Elles nous ont permis d’apporter un éclairage supplémentaire aux parcours des étudiants des Premières Nations en général – et non à ceux des étudiants que nous avons rencontrés – en offrant un point de vue institutionnel. Elles se sont toutes déroulées sur les lieux de travail des personnes interviewées, à l’exception d’un cas au bureau de l’interviewer. Ces entrevues ont toutes eu lieu en français et ont duré environ 45 minutes, d’un minimum de 35 minutes à un maximum de 67 minutes. Comme pour les étudiants et diplômés, nous nous sommes assuré d’obtenir un consentement libre et éclairé et avons signé conjointement avec chaque personne un formulaire de consentement (voir annexe VI).
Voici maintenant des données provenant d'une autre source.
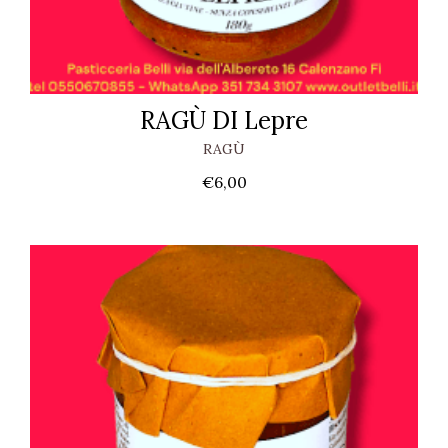
RAGÙ DI Lepre
RAGÙ
€
6,00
Nettement plus succinct, le guide destiné aux participants complémentaires (voir annexe III) visait surtout à répondre au 4e objectif spécifique : « Analyser l’environnement

mis en place par les universités et les pouvoirs publics pour favoriser l’intégration des étudiants autochtones à la communauté universitaire ». Nous nous intéressions donc moins aux parcours des participants qu’à leurs connaissances relatives aux étudiants universitaires autochtones et aux institutions concernées. Les deux premières questions visaient à obtenir une brève description des fonctions occupées et de la manière dont l’employeur était interpellé par l’enseignement universitaire chez les Autochtones au Québec, alors que la situation de celui-ci faisait l’objet de la troisième question. Les deux questions suivantes concernaient le lien entre l’accroissement de la fréquentation universitaire et le mieux-être chez les Autochtones ainsi que les améliorations à apporter pour y parvenir.